The authors declare no relevant conflicts of interest and no relationships with any companies whose products or services may be related to the subject matter of this article.

Figures

Figure 1
Figure 1
Flowchart of the study.
Figure 2
Figure 2
A 67-year-old male patient underwent total resection of pathologically proven HGG. The patient did not receive any antiangiogenic treatment. (a,b) MRI was performed 2 months after the operation while the patient was undergoing radiotherapy. (a) Axial FLAIR shows a CSF-like signal intensity resection cavity (arrow). (b) The axial postcontrast T1WI shows a mild peripheral enhancement of the cavity (arrow). (c,d) A follow-up MRI was performed 45 days after the completion of radiotherapy; the patient was clinically stable. (c) The axial FLAIR image shows an increased signal at the periphery of the resection cavity (arrow). (d) The axial post-contrast T1WI shows patchy central enhancement with less peripheral enhancement (arrow).
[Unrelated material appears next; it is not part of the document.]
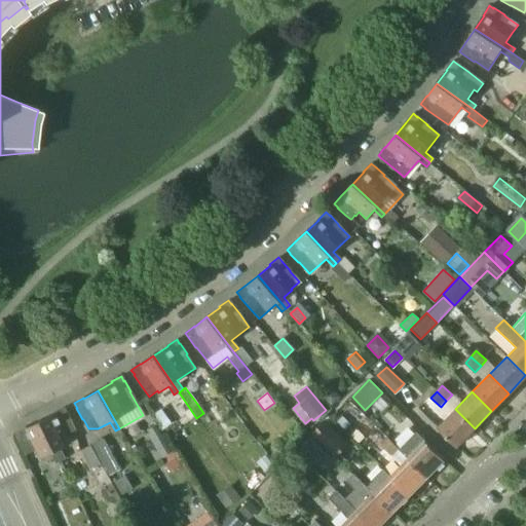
[(328,393),(323,398),(332,406),(340,397),(336,393),(328,393)]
The patient was categorized as BT-RADS-3a. (e,f) A follow-up MRI was performed 6.5 months after the completion of radiotherapy; the patient was clinically deteriorating. (e) The axial FLAIR shows a new intermediate signal-intensity lesion (arrow) with surrounding edema and mass effect. (f) The axial post-contrast T1WI image shows heterogeneous enhancement of the lesion (arrow). The multidisciplinary brain tumor team considered tumor progression, the patient underwent reoperation, and histopathology showed recurrence.
Figure 3
Figure 3
A 31-year-old male patient underwent total resection of HGG. The patient did not receive antiangiogenic therapy. (a,b) MRI was performed 9 months after completion of radiotherapy. (a) Axial FLAIR image shows right frontal high-signal intensity gliosis at the operative bed (arrow) with a negative mass effect on the ipsilateral ventricular system. (b) The axial post-contrast T1WI image shows no enhancement (arrow). (c,d) A follow-up MRI was performed 15 months after the completion of radiotherapy; the patient was clinically stable. (c) The axial FLAIR image shows stable high-signal intensity gliosis (arrow) with decreased negative mass effect on the ventricular system. (d) The axial post-contrast T1WI image shows small, enhanced foci (arrow). The patient was categorized as BT-RADS-3b. (e,f) A follow-up MRI was performed 22 months after the completion of radiotherapy; the patient was clinically deteriorating. (e) The axial FLAIR image shows a new intermediate signal intensity lesion (arrow) with a positive mass effect on the ipsilateral ventricular system. (f) The axial post-contrast T1WI image shows heterogeneous marginal enhancement of the lesion (arrow). The multidisciplinary brain tumor team considered tumor progression, the patient underwent reoperation, and histopathology showed recurrence.
Figure 4
Figure 4
A 50-year-old male patient underwent total resection of HGG. The patient did not receive antiangiogenic therapy. (a,b) MRI was performed 4 months after the completion of radiotherapy. (a) The axial FLAIR image shows a right frontal high signal intensity area at the operative bed (arrow) extending to the genu of the corpus callosum to the opposite side with a mild positive mass effect on the related cortical sulci. (b) The axial post-contrast T1WI image shows no enhancement (arrow). (c,d) A follow-up MRI was performed 8 months after the completion of radiotherapy; the patient was clinically stable. (c) The axial FLAIR image shows a stable FLAIR component and mass effect (arrow). (d) The axial post-contrast T1WI image shows a stable enhancement pattern (arrow). The patient was categorized as BT-RADS-2. (e,f) A follow-up MRI was performed 12 months after the completion of radiotherapy; the patient was clinically stable. (e) The axial FLAIR image shows a stable FLAIR component and no mass effect (arrow). (f) The axial post-contrast T1WI image shows a stable enhancement pattern (arrow). The multidisciplinary brain tumor team considered the lesion to be non-progressive.